SET EXERCISE
Please reproduce all the entries below, swapping "gridlines" for "grid lines" everywhere it appears and leaving everything else unchanged.

INPUT

────────────────────────────────────────

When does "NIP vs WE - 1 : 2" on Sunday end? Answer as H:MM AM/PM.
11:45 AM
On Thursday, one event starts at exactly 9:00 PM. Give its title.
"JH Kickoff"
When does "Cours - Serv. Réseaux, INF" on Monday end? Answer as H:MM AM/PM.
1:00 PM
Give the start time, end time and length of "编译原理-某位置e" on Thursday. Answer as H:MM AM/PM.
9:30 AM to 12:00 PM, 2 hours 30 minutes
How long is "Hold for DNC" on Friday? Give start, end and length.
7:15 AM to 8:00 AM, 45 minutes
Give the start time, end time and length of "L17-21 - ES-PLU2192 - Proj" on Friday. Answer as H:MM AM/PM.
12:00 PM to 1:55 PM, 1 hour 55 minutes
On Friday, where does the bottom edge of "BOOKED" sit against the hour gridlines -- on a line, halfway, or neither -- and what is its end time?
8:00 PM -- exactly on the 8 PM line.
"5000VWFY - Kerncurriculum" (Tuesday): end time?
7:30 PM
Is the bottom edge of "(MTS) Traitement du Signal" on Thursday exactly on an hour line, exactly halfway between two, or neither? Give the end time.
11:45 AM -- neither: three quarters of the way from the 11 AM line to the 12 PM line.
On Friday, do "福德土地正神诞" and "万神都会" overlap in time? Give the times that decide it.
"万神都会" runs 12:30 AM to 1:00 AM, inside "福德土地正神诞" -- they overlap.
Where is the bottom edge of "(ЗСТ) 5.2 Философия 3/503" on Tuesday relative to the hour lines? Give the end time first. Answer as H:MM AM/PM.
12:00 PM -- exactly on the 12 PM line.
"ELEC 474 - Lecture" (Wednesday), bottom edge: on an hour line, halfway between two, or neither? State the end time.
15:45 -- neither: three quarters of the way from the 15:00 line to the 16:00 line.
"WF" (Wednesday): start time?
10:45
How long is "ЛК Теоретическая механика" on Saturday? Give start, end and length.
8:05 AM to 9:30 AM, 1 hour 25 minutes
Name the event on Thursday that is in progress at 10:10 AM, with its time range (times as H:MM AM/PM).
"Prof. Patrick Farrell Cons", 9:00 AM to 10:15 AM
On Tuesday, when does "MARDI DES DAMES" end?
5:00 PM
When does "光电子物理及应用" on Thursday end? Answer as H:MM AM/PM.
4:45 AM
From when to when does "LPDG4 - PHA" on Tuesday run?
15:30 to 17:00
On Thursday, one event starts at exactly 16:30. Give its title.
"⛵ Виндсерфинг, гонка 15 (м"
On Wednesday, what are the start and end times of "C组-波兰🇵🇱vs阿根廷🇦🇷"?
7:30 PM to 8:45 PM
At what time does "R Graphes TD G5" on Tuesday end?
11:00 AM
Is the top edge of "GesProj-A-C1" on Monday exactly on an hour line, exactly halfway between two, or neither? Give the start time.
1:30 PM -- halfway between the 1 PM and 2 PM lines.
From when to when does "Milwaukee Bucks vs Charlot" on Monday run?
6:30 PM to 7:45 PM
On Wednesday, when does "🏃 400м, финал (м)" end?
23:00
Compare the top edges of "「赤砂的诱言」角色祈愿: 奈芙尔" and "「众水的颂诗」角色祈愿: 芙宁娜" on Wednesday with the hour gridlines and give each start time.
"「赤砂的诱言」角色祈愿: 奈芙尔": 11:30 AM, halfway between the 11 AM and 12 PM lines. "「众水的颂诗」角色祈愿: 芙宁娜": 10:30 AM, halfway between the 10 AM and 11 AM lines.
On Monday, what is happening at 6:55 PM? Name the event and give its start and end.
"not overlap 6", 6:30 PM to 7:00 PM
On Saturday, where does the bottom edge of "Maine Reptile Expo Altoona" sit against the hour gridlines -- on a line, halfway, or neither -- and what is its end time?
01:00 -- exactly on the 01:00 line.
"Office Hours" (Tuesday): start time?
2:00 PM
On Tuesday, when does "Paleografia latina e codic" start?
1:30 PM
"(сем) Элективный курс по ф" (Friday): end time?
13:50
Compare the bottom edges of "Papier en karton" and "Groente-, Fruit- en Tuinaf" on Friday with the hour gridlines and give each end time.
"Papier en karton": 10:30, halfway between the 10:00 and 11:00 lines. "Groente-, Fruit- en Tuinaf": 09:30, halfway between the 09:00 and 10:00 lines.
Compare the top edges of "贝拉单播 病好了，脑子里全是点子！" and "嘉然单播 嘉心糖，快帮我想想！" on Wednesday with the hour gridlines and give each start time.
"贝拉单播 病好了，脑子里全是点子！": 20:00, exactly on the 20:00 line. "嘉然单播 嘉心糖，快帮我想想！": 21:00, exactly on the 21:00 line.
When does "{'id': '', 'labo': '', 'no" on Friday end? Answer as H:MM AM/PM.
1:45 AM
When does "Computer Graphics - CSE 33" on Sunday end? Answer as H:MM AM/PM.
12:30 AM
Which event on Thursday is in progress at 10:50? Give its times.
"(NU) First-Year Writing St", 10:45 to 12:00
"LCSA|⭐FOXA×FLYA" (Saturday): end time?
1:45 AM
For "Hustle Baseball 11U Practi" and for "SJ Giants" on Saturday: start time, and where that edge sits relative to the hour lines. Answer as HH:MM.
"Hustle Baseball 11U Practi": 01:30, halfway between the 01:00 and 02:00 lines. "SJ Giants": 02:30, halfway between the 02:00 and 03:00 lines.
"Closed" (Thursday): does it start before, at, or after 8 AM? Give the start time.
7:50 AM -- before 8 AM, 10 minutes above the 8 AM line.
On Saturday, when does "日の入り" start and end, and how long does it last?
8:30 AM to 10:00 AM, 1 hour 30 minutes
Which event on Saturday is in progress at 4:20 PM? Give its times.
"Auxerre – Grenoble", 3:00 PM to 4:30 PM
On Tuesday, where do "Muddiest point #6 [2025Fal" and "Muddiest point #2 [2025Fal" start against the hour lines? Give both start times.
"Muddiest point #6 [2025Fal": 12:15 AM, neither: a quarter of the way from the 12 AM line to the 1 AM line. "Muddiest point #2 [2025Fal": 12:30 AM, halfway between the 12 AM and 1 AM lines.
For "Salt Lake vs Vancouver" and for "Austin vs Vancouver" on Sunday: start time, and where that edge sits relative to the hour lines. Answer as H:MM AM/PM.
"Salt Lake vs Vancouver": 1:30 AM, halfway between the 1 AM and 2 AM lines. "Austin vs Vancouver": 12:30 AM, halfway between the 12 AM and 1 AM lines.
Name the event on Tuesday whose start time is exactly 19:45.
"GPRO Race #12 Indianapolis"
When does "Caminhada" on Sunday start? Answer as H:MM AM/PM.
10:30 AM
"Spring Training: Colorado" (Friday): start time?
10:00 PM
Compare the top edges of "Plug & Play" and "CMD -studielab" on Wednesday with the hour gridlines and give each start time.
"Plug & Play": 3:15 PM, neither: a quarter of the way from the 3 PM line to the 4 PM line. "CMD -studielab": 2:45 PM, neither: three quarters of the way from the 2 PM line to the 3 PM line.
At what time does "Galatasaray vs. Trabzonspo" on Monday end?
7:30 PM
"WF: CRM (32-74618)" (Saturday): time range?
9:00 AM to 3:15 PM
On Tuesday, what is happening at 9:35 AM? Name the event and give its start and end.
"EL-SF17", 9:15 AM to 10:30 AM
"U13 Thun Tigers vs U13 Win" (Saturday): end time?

────────────────────────────────────────

OUTPUT
When does "NIP vs WE - 1 : 2" on Sunday end? Answer as H:MM AM/PM.
11:45 AM
On Thursday, one event starts at exactly 9:00 PM. Give its title.
"JH Kickoff"
When does "Cours - Serv. Réseaux, INF" on Monday end? Answer as H:MM AM/PM.
1:00 PM
Give the start time, end time and length of "编译原理-某位置e" on Thursday. Answer as H:MM AM/PM.
9:30 AM to 12:00 PM, 2 hours 30 minutes
How long is "Hold for DNC" on Friday? Give start, end and length.
7:15 AM to 8:00 AM, 45 minutes
Give the start time, end time and length of "L17-21 - ES-PLU2192 - Proj" on Friday. Answer as H:MM AM/PM.
12:00 PM to 1:55 PM, 1 hour 55 minutes
On Friday, where does the bottom edge of "BOOKED" sit against the hour grid lines -- on a line, halfway, or neither -- and what is its end time?
8:00 PM -- exactly on the 8 PM line.
"5000VWFY - Kerncurriculum" (Tuesday): end time?
7:30 PM
Is the bottom edge of "(MTS) Traitement du Signal" on Thursday exactly on an hour line, exactly halfway between two, or neither? Give the end time.
11:45 AM -- neither: three quarters of the way from the 11 AM line to the 12 PM line.
On Friday, do "福德土地正神诞" and "万神都会" overlap in time? Give the times that decide it.
"万神都会" runs 12:30 AM to 1:00 AM, inside "福德土地正神诞" -- they overlap.
Where is the bottom edge of "(ЗСТ) 5.2 Философия 3/503" on Tuesday relative to the hour lines? Give the end time first. Answer as H:MM AM/PM.
12:00 PM -- exactly on the 12 PM line.
"ELEC 474 - Lecture" (Wednesday), bottom edge: on an hour line, halfway between two, or neither? State the end time.
15:45 -- neither: three quarters of the way from the 15:00 line to the 16:00 line.
"WF" (Wednesday): start time?
10:45
How long is "ЛК Теоретическая механика" on Saturday? Give start, end and length.
8:05 AM to 9:30 AM, 1 hour 25 minutes
Name the event on Thursday that is in progress at 10:10 AM, with its time range (times as H:MM AM/PM).
"Prof. Patrick Farrell Cons", 9:00 AM to 10:15 AM
On Tuesday, when does "MARDI DES DAMES" end?
5:00 PM
When does "光电子物理及应用" on Thursday end? Answer as H:MM AM/PM.
4:45 AM
From when to when does "LPDG4 - PHA" on Tuesday run?
15:30 to 17:00
On Thursday, one event starts at exactly 16:30. Give its title.
"⛵ Виндсерфинг, гонка 15 (м"
On Wednesday, what are the start and end times of "C组-波兰🇵🇱vs阿根廷🇦🇷"?
7:30 PM to 8:45 PM
At what time does "R Graphes TD G5" on Tuesday end?
11:00 AM
Is the top edge of "GesProj-A-C1" on Monday exactly on an hour line, exactly halfway between two, or neither? Give the start time.
1:30 PM -- halfway between the 1 PM and 2 PM lines.
From when to when does "Milwaukee Bucks vs Charlot" on Monday run?
6:30 PM to 7:45 PM
On Wednesday, when does "🏃 400м, финал (м)" end?
23:00
Compare the top edges of "「赤砂的诱言」角色祈愿: 奈芙尔" and "「众水的颂诗」角色祈愿: 芙宁娜" on Wednesday with the hour grid lines and give each start time.
"「赤砂的诱言」角色祈愿: 奈芙尔": 11:30 AM, halfway between the 11 AM and 12 PM lines. "「众水的颂诗」角色祈愿: 芙宁娜": 10:30 AM, halfway between the 10 AM and 11 AM lines.
On Monday, what is happening at 6:55 PM? Name the event and give its start and end.
"not overlap 6", 6:30 PM to 7:00 PM
On Saturday, where does the bottom edge of "Maine Reptile Expo Altoona" sit against the hour grid lines -- on a line, halfway, or neither -- and what is its end time?
01:00 -- exactly on the 01:00 line.
"Office Hours" (Tuesday): start time?
2:00 PM
On Tuesday, when does "Paleografia latina e codic" start?
1:30 PM
"(сем) Элективный курс по ф" (Friday): end time?
13:50
Compare the bottom edges of "Papier en karton" and "Groente-, Fruit- en Tuinaf" on Friday with the hour grid lines and give each end time.
"Papier en karton": 10:30, halfway between the 10:00 and 11:00 lines. "Groente-, Fruit- en Tuinaf": 09:30, halfway between the 09:00 and 10:00 lines.
Compare the top edges of "贝拉单播 病好了，脑子里全是点子！" and "嘉然单播 嘉心糖，快帮我想想！" on Wednesday with the hour grid lines and give each start time.
"贝拉单播 病好了，脑子里全是点子！": 20:00, exactly on the 20:00 line. "嘉然单播 嘉心糖，快帮我想想！": 21:00, exactly on the 21:00 line.
When does "{'id': '', 'labo': '', 'no" on Friday end? Answer as H:MM AM/PM.
1:45 AM
When does "Computer Graphics - CSE 33" on Sunday end? Answer as H:MM AM/PM.
12:30 AM
Which event on Thursday is in progress at 10:50? Give its times.
"(NU) First-Year Writing St", 10:45 to 12:00
"LCSA|⭐FOXA×FLYA" (Saturday): end time?
1:45 AM
For "Hustle Baseball 11U Practi" and for "SJ Giants" on Saturday: start time, and where that edge sits relative to the hour lines. Answer as HH:MM.
"Hustle Baseball 11U Practi": 01:30, halfway between the 01:00 and 02:00 lines. "SJ Giants": 02:30, halfway between the 02:00 and 03:00 lines.
"Closed" (Thursday): does it start before, at, or after 8 AM? Give the start time.
7:50 AM -- before 8 AM, 10 minutes above the 8 AM line.
On Saturday, when does "日の入り" start and end, and how long does it last?
8:30 AM to 10:00 AM, 1 hour 30 minutes
Which event on Saturday is in progress at 4:20 PM? Give its times.
"Auxerre – Grenoble", 3:00 PM to 4:30 PM
On Tuesday, where do "Muddiest point #6 [2025Fal" and "Muddiest point #2 [2025Fal" start against the hour lines? Give both start times.
"Muddiest point #6 [2025Fal": 12:15 AM, neither: a quarter of the way from the 12 AM line to the 1 AM line. "Muddiest point #2 [2025Fal": 12:30 AM, halfway between the 12 AM and 1 AM lines.
For "Salt Lake vs Vancouver" and for "Austin vs Vancouver" on Sunday: start time, and where that edge sits relative to the hour lines. Answer as H:MM AM/PM.
"Salt Lake vs Vancouver": 1:30 AM, halfway between the 1 AM and 2 AM lines. "Austin vs Vancouver": 12:30 AM, halfway between the 12 AM and 1 AM lines.
Name the event on Tuesday whose start time is exactly 19:45.
"GPRO Race #12 Indianapolis"
When does "Caminhada" on Sunday start? Answer as H:MM AM/PM.
10:30 AM
"Spring Training: Colorado" (Friday): start time?
10:00 PM
Compare the top edges of "Plug & Play" and "CMD -studielab" on Wednesday with the hour grid lines and give each start time.
"Plug & Play": 3:15 PM, neither: a quarter of the way from the 3 PM line to the 4 PM line. "CMD -studielab": 2:45 PM, neither: three quarters of the way from the 2 PM line to the 3 PM line.
At what time does "Galatasaray vs. Trabzonspo" on Monday end?
7:30 PM
"WF: CRM (32-74618)" (Saturday): time range?
9:00 AM to 3:15 PM
On Tuesday, what is happening at 9:35 AM? Name the event and give its start and end.
"EL-SF17", 9:15 AM to 10:30 AM
"U13 Thun Tigers vs U13 Win" (Saturday): end time?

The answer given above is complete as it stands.